* _Data rows_
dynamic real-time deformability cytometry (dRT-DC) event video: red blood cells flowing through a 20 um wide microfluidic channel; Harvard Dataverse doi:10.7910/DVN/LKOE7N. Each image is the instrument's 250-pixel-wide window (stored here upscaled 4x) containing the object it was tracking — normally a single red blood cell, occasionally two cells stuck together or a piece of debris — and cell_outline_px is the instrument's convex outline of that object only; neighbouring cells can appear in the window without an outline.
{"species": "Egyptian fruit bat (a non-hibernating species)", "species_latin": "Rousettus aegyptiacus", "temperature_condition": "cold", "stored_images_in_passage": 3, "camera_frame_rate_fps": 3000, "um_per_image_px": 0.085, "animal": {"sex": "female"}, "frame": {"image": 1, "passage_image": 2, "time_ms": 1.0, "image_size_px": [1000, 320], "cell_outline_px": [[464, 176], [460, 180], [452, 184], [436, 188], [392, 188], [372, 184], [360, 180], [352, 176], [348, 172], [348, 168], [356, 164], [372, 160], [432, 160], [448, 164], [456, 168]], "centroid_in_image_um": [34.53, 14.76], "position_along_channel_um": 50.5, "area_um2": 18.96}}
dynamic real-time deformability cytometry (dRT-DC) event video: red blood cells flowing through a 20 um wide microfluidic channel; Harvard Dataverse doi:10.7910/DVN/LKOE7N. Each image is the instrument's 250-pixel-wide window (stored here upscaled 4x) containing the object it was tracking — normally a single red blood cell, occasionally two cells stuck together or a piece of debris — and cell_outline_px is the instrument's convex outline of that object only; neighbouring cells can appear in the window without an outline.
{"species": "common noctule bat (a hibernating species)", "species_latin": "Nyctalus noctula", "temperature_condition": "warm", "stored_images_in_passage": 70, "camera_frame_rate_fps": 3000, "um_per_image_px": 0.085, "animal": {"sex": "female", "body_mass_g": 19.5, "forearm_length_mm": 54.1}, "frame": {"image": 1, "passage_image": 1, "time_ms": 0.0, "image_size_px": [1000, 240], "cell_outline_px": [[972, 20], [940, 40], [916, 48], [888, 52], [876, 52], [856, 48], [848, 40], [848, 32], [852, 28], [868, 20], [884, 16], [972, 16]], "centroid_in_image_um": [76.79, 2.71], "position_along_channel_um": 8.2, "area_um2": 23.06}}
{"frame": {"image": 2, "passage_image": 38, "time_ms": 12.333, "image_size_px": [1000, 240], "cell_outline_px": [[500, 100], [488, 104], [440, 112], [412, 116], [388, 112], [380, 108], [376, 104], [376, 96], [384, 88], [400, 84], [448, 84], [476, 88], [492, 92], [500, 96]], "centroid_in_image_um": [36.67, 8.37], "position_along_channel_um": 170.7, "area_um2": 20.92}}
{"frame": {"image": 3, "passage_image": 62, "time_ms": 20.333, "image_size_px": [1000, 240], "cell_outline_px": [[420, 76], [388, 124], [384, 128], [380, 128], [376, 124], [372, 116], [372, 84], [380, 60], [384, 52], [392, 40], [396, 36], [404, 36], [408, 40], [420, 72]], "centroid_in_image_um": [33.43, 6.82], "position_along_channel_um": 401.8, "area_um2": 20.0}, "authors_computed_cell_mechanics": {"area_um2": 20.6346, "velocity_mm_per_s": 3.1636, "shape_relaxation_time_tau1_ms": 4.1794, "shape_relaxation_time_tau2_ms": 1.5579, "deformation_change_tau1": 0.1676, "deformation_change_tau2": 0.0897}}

* _Required work_
Every record shown above must be echoed exactly.

* _Full output_
dynamic real-time deformability cytometry (dRT-DC) event video: red blood cells flowing through a 20 um wide microfluidic channel; Harvard Dataverse doi:10.7910/DVN/LKOE7N. Each image is the instrument's 250-pixel-wide window (stored here upscaled 4x) containing the object it was tracking — normally a single red blood cell, occasionally two cells stuck together or a piece of debris — and cell_outline_px is the instrument's convex outline of that object only; neighbouring cells can appear in the window without an outline.
{"species": "Egyptian fruit bat (a non-hibernating species)", "species_latin": "Rousettus aegyptiacus", "temperature_condition": "cold", "stored_images_in_passage": 3, "camera_frame_rate_fps": 3000, "um_per_image_px": 0.085, "animal": {"sex": "female"}, "frame": {"image": 1, "passage_image": 2, "time_ms": 1.0, "image_size_px": [1000, 320], "cell_outline_px": [[464, 176], [460, 180], [452, 184], [436, 188], [392, 188], [372, 184], [360, 180], [352, 176], [348, 172], [348, 168], [356, 164], [372, 160], [432, 160], [448, 164], [456, 168]], "centroid_in_image_um": [34.53, 14.76], "position_along_channel_um": 50.5, "area_um2": 18.96}}
dynamic real-time deformability cytometry (dRT-DC) event video: red blood cells flowing through a 20 um wide microfluidic channel; Harvard Dataverse doi:10.7910/DVN/LKOE7N. Each image is the instrument's 250-pixel-wide window (stored here upscaled 4x) containing the object it was tracking — normally a single red blood cell, occasionally two cells stuck together or a piece of debris — and cell_outline_px is the instrument's convex outline of that object only; neighbouring cells can appear in the window without an outline.
{"species": "common noctule bat (a hibernating species)", "species_latin": "Nyctalus noctula", "temperature_condition": "warm", "stored_images_in_passage": 70, "camera_frame_rate_fps": 3000, "um_per_image_px": 0.085, "animal": {"sex": "female", "body_mass_g": 19.5, "forearm_length_mm": 54.1}, "frame": {"image": 1, "passage_image": 1, "time_ms": 0.0, "image_size_px": [1000, 240], "cell_outline_px": [[972, 20], [940, 40], [916, 48], [888, 52], [876, 52], [856, 48], [848, 40], [848, 32], [852, 28], [868, 20], [884, 16], [972, 16]], "centroid_in_image_um": [76.79, 2.71], "position_along_channel_um": 8.2, "area_um2": 23.06}}
{"frame": {"image": 2, "passage_image": 38, "time_ms": 12.333, "image_size_px": [1000, 240], "cell_outline_px": [[500, 100], [488, 104], [440, 112], [412, 116], [388, 112], [380, 108], [376, 104], [376, 96], [384, 88], [400, 84], [448, 84], [476, 88], [492, 92], [500, 96]], "centroid_in_image_um": [36.67, 8.37], "position_along_channel_um": 170.7, "area_um2": 20.92}}
{"frame": {"image": 3, "passage_image": 62, "time_ms": 20.333, "image_size_px": [1000, 240], "cell_outline_px": [[420, 76], [388, 124], [384, 128], [380, 128], [376, 124], [372, 116], [372, 84], [380, 60], [384, 52], [392, 40], [396, 36], [404, 36], [408, 40], [420, 72]], "centroid_in_image_um": [33.43, 6.82], "position_along_channel_um": 401.8, "area_um2": 20.0}, "authors_computed_cell_mechanics": {"area_um2": 20.6346, "velocity_mm_per_s": 3.1636, "shape_relaxation_time_tau1_ms": 4.1794, "shape_relaxation_time_tau2_ms": 1.5579, "deformation_change_tau1": 0.1676, "deformation_change_tau2": 0.0897}}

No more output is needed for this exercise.